Headaches, rapid head growth, developmental delay, early puberty, amenorrhea, seizures, and localized neurologic impairments are all symptoms of arachnoid cysts. Increased intracranial pressure is the most prevalent presenting symptom in children, followed by increased head size, mental developmental delay, and seizures.
ACs affect people of all ages but are more common in infants and children. Males are four times as likely as females to develop an arachnoid cyst.
In hospital-based and clinical research, a prevalence of 0.5-1.7% was discovered, with men having a two to three times higher frequency than women. Recently, a prevalence of 2.6% in children was reported.
Diagnosis and treatment
The diagnosis is commonly suspected on MRI with focal spinal cord displacement/buckling and, less frequently, on the direct sight of a cystic formation inside the spinal canal with signal patterns comparable to those of CSF.
CT myelography, which may also diagnose the degree of free-flowing CSF between the arachnoid cyst and the main subarachnoid space, can typically provide better delineation.
With the widespread use of MRI, many lesions are now discovered by chance. MRI pinpoints the position and extent of spinal cord compression, but CT myelography (CTM) pinpoints the dural defect through which an extradural cyst communicates with the subarachnoid area.

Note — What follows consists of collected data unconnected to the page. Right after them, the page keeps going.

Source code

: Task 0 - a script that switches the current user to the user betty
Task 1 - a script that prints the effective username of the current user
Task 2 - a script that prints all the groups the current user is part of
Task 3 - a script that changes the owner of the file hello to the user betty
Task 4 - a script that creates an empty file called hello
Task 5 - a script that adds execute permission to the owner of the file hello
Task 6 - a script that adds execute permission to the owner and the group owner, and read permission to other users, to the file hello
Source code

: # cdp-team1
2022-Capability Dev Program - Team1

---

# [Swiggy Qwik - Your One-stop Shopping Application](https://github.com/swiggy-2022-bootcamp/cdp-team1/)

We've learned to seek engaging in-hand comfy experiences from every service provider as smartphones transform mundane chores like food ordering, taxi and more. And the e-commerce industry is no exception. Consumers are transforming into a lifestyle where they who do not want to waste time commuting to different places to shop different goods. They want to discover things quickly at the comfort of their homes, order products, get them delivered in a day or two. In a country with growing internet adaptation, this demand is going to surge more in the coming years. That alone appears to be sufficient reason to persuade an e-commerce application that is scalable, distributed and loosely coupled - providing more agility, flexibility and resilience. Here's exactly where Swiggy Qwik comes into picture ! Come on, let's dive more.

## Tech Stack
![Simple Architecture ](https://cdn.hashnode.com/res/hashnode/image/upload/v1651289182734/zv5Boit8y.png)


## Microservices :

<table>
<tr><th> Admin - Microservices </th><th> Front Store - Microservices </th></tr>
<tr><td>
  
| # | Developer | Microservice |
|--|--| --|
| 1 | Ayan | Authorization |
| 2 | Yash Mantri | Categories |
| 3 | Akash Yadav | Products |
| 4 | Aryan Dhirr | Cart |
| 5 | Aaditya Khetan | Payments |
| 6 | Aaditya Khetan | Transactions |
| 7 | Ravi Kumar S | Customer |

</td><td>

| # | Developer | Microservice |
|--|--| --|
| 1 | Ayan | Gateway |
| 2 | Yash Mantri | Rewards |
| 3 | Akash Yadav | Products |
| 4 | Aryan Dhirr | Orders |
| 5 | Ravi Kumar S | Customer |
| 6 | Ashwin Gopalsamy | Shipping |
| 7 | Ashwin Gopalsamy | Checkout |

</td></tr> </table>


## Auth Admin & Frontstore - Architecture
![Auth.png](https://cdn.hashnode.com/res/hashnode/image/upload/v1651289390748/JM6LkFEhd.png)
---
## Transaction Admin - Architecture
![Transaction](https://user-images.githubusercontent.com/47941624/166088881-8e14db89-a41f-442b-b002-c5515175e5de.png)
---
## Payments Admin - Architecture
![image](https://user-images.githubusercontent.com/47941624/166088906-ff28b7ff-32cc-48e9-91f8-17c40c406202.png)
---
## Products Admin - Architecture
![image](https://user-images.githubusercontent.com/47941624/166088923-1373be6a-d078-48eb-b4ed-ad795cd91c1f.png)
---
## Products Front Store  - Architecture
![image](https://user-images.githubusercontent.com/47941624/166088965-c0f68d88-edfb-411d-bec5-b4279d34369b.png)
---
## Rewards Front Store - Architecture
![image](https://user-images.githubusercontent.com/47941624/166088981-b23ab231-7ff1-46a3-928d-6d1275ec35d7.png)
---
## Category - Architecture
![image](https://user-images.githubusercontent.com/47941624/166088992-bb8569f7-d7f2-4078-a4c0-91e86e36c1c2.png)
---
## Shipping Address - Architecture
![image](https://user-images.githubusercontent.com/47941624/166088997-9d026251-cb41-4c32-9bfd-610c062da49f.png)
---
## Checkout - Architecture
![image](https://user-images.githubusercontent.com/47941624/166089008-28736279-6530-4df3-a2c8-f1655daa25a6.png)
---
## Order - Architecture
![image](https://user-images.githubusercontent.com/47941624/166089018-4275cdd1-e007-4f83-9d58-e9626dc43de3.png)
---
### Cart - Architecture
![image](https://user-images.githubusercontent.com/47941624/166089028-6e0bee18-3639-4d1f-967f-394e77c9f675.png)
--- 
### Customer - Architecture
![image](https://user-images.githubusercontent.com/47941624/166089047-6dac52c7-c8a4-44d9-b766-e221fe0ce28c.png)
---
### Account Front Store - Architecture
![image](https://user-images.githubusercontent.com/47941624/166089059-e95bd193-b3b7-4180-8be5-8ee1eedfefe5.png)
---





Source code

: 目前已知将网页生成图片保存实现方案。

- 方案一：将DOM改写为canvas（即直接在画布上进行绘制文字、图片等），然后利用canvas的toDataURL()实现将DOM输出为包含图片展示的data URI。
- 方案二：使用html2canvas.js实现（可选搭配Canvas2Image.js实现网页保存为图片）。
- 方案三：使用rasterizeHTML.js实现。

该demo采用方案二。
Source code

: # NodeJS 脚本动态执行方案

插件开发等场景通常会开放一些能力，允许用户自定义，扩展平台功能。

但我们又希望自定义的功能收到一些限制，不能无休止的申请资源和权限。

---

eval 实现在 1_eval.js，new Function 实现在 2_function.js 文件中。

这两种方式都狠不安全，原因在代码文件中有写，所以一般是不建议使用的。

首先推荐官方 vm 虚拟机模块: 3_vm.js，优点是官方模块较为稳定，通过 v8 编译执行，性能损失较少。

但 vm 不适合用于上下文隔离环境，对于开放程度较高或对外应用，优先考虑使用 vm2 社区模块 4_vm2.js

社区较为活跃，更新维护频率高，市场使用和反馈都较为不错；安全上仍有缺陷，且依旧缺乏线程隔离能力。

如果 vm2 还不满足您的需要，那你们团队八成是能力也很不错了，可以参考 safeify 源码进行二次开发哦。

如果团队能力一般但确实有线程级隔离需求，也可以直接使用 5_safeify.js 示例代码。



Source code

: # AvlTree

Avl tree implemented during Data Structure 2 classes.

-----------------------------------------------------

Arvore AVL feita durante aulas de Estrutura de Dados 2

In symptomatic individuals, good outcomes have been observed following surgery. Surgical exploration and decompression are performed via complete cyst excision, marsupialization, fenestration, communication site ligation, shunting, or a combination of these procedures for managing these cysts.
In the pediatric population, avoiding serious complications associated with major surgery, such as neurologic impairments, subdural hematomas, or hygromas, is critical.
Although shunt insertion may be safer, it carries hazards such as infection, obstruction, and, most critically, lifetime reliance on the shunt, which should not be overlooked.